> [PROBLEM DETAILS]: Going through the lines below, tally those that include "Ayala", and give only the number.

* * * * *

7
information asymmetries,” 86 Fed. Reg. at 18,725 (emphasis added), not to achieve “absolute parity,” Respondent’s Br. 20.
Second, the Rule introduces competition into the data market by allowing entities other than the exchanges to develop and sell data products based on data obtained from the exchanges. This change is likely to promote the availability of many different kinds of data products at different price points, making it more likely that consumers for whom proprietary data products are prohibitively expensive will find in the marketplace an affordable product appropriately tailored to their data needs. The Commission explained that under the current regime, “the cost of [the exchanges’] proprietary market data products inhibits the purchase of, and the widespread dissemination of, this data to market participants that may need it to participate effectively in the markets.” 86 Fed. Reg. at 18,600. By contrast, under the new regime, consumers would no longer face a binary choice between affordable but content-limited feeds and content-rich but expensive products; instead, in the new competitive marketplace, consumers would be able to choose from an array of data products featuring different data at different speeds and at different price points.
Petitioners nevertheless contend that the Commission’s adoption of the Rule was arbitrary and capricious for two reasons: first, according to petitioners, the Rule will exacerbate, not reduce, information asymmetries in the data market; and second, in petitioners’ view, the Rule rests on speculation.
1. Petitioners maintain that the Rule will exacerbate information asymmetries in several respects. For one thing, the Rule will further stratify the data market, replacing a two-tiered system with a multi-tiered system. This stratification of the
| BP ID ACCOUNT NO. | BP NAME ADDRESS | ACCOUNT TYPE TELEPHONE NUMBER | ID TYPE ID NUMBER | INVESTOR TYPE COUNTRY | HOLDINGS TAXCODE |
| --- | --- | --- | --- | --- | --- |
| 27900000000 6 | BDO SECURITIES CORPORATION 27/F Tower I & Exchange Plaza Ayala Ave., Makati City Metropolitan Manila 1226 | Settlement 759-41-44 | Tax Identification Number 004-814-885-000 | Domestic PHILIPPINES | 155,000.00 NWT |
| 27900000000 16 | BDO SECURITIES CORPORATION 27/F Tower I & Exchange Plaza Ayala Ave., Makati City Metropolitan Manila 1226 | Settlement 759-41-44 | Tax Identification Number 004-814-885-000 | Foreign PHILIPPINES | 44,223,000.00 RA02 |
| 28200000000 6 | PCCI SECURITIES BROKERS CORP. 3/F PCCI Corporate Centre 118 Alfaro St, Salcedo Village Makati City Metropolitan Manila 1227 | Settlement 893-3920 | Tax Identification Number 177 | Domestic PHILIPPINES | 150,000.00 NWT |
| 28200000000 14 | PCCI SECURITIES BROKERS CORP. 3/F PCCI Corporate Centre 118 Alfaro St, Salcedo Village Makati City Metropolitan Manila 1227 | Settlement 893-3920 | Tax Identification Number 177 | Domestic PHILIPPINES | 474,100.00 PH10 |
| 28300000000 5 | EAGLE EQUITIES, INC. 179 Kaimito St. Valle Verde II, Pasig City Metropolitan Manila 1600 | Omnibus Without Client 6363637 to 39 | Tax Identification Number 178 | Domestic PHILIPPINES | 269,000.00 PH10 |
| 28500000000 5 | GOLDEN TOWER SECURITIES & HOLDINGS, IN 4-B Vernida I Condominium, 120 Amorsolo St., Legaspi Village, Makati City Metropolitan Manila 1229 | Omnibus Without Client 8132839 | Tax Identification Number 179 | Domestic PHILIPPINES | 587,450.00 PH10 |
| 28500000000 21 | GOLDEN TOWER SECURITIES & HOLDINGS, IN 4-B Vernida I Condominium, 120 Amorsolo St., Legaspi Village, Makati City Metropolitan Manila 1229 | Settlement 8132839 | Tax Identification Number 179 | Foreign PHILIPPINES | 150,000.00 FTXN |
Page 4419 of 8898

* * * * *

> [TASK ANSWER]: 2